Once the configuration is complete, you can log into the browser-based dashboard shown in Figure 6. As you can see, the interface is clean and simple with only six submenus.
The Home page shows the status of your backup, how much space you’ve used, when your license expires and summary information for the other five menus. To navigate to the other submenus, you merely click on them. Alternatively, you can drag the large icon into the center of the screen – a feature we’ve seen on other LaCie products.
Figure 6: Dashboard Home
Note: this screen shot was taken after I had configured the CloudBox and it had been online for 4 days.
Here are the highlights of the other five menus.
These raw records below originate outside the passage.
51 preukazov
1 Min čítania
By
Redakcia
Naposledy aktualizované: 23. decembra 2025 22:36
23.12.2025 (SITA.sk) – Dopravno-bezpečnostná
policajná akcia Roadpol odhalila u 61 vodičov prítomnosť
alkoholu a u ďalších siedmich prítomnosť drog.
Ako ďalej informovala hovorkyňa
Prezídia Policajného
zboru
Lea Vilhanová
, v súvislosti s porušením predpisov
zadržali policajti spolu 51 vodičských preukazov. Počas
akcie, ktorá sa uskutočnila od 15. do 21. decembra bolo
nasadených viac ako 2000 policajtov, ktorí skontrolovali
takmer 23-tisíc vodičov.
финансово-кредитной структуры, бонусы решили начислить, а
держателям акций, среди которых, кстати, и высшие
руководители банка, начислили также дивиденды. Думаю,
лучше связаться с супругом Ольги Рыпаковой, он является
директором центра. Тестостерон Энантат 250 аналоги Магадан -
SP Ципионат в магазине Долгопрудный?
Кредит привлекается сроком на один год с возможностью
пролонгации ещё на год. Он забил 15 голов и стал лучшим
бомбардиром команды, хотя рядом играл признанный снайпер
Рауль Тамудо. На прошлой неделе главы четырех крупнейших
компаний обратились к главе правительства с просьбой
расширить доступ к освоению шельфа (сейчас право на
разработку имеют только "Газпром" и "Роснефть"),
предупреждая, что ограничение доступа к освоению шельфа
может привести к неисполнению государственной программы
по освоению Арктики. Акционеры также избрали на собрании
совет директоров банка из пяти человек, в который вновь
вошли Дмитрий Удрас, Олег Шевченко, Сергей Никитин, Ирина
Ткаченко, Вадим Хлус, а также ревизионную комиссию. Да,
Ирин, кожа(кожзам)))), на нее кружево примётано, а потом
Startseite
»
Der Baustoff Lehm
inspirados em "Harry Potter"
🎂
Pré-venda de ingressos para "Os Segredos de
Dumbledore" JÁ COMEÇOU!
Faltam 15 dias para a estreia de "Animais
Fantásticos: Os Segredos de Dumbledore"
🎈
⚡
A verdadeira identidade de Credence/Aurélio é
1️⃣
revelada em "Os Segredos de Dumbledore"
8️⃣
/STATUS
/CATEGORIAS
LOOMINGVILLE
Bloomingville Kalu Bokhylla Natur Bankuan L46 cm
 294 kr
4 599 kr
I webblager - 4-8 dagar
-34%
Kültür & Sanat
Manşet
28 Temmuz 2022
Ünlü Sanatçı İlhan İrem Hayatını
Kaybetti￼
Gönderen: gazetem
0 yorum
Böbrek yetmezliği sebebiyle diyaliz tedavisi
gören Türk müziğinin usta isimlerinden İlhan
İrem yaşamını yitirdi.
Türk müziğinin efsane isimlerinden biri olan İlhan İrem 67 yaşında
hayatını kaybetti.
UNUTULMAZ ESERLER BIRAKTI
CloudBox Settings - This menu provides a summary of general settings such as user name, account expiration date, account email address. Under Backup settings, you can set upload and download speed limits and initiate an online backup immediately.
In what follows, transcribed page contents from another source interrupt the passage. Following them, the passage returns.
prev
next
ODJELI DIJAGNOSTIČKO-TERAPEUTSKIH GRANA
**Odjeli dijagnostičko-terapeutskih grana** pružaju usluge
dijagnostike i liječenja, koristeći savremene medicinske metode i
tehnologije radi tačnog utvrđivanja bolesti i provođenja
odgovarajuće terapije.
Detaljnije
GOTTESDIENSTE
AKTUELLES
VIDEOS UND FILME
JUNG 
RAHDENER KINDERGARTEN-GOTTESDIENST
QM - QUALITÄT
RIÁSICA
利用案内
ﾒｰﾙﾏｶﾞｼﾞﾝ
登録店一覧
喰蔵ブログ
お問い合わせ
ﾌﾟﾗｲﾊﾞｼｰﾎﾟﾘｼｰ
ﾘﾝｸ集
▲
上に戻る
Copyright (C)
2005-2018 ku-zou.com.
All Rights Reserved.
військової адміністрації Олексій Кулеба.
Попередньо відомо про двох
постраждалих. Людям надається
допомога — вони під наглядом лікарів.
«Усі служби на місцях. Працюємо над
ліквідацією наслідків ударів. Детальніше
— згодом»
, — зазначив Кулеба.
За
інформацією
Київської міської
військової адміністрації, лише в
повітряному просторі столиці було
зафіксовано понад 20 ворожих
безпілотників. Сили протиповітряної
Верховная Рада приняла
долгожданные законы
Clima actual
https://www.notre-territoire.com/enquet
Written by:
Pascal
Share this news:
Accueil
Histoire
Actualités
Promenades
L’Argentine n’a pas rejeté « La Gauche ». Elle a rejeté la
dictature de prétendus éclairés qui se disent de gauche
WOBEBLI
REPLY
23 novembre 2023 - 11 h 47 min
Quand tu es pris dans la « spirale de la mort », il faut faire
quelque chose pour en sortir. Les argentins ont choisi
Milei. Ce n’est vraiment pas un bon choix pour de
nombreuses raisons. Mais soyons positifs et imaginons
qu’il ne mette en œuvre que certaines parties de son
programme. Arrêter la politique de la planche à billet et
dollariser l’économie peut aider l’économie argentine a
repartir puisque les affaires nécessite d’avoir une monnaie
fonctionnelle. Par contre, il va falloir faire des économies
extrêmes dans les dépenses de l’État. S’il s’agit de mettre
The CloudBox also measures your internet connection speed and provides you with an estimate of how much data you can upload per day.For my cable connection, the estimate is 7.0 GB/day.
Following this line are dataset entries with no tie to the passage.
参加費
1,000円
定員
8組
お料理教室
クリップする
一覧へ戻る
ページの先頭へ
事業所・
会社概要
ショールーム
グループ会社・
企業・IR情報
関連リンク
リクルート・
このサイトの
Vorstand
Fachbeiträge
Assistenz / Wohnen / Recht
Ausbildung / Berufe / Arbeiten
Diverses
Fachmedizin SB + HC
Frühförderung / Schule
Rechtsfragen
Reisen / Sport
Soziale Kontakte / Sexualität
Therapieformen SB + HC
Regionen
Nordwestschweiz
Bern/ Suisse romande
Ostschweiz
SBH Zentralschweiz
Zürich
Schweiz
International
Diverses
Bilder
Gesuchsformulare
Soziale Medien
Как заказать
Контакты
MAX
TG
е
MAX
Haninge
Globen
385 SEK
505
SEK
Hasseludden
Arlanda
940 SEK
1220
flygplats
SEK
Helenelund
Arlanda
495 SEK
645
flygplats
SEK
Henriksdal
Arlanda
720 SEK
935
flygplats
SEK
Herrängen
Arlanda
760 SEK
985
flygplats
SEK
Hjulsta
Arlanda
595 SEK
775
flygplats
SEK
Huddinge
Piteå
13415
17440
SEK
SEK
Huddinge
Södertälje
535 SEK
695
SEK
For me, the most interesting part of the settings menu is the History tab, shown in Figure 7. It shows the start and end time for each online backup session as well as the total amount of data synchronized.
Figure 7: Settings > History tab
If you click on the Done link, you get a session summary as shown in Figure 8. The summary information is the extent of the data. You don’t get a complete file listing of files backed up.
Figure 8: Backup summary
General Settings - This menu shows the machine name, workgroup, language, time, date and time zone. You also have the option of disabling the status light.
Support - Here you’ll find the current version of firmware running on your CloudBox and the auto-update status. Under the Log window, you’ll see the end time for the most recent backups along with the last firmware update as shown in Figure 9. If you download the System log and unzip it, you’ll find all of the log files you’d normally find on a Linux system in the /etc and /var directories.
Figure 9: Dashboard Support page
Users - In this menu, you can create and edit users. For each user, you can set a quota. As you create a user, a private share is created using the user’s login name. (eg, admin). Note, however, that only the original account name has administrator rights.
Network - This menu lets you manually configure the IP address configuration, and enable the use of a proxy server.